Solar PV could be the UK’s most significant power generation technology by as early as 2030, with 33GW of installed capacity, according to National Grid.

Today’s Future Energy Scenarios release, which sees the transmission system operator evaluate and model different scenarios across the energy sector, suggests that solar PV could provide 33GW of power by 2030 and 66.2GW by 2050.

That would be enough to topple solar’s nearest competitor – gas – which National Grid expects to supply 31.7GW in 2030 and 22.8GW by 2050.

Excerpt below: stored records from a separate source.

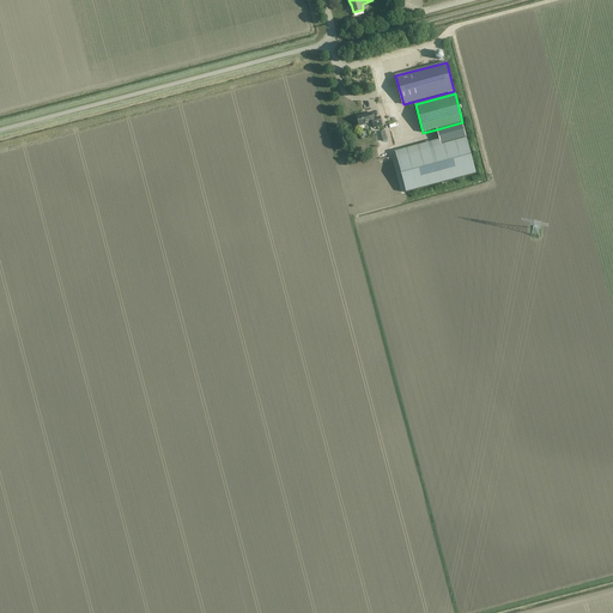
[(349,102),(339,105),(343,114),(352,109),(349,102)]
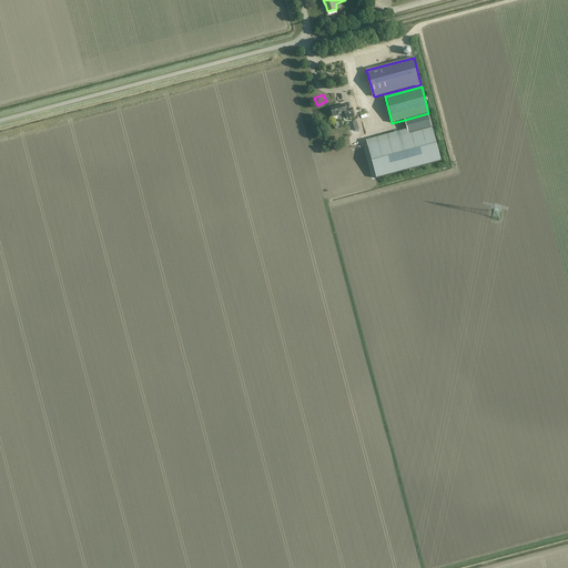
[(345,114),(346,119),(354,117),(352,109),(346,110),(345,104),(331,108),(333,118),(345,114)]
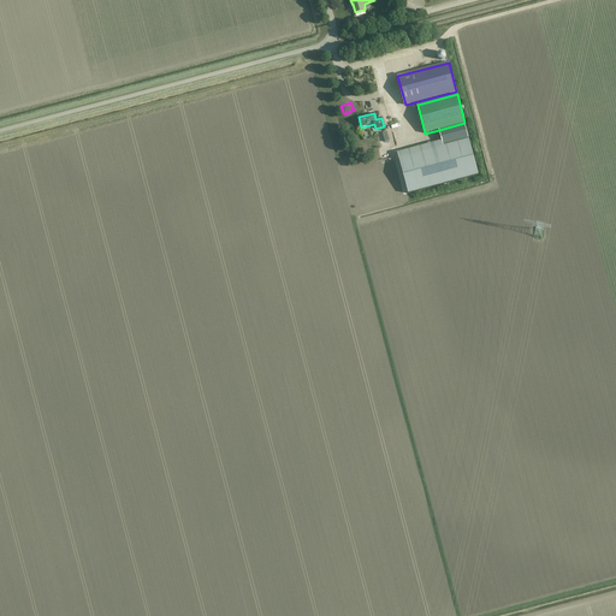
[(465,123),(439,130),(444,147),(469,140),(465,123)]
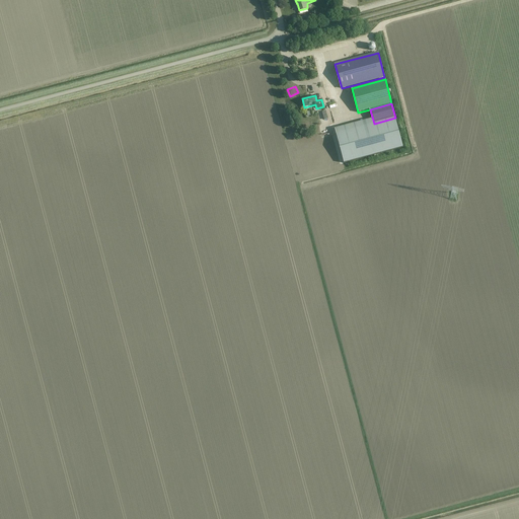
[(374,124),(337,134),(345,163),(403,147),(395,118),(374,124)]
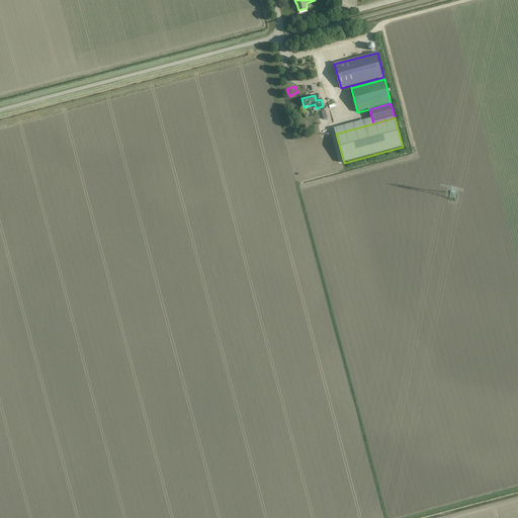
All buildings are outlined.
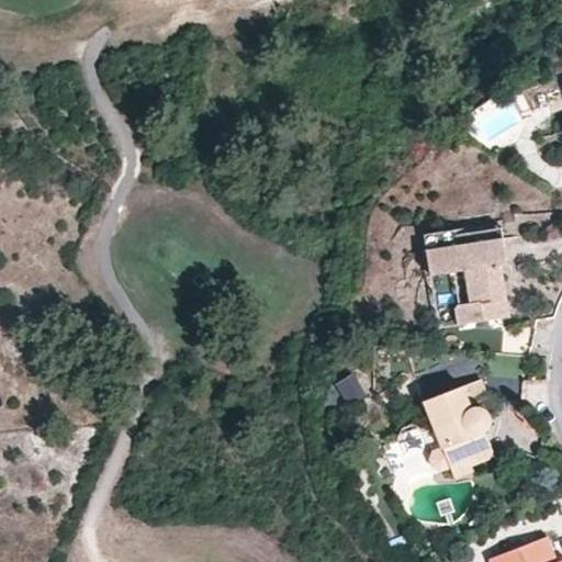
[(426,248),(505,235),(503,224),(484,227),(484,222),(424,232),(426,248)]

Those projections are within the most ambitious and optimistic – and therefore least likely – scenario dubbed ‘Community Renewables’. Within that scenario National Grid has said that solar and onshore wind would “dominate” power generation, with flexibility provided by 9GW of storage by 2030.

That figure soars 29GW of storage in 2050, with an additional 20.6GW of storage derived from electric vehicle-to-grid connections.

A second model, dubbed ‘Two Degrees’, suggests far more modest solar and storage deployment with significant quantities of offshore wind and nuclear power connected to the UK’s transmission network.

In the Two Degrees scenario around 24.3GW of solar is connected, rising to 43.7GW in 2050.

In contrast, the most pessimistic of National Grid’s scenarios, ‘Steady Progression’, expects 16.4GW of solar by 2030. Given that around 13GW of solar capacity is currently operational, that would mean little more than 3GW of solar would be connected over the coming 12 years.

In his opening forward, National Grid UK System Operator director Fintan Slye nodded to recent records in solar generation, but stressed that these made predicting energy scenarios an impossible task.

“Against this backdrop [of change], it’s impossible to accurately forecast a single energy future over the long term. However, creating a range of credible futures allows us to continue supporting the development of an energy system that’s robust against different outcomes,” he wrote.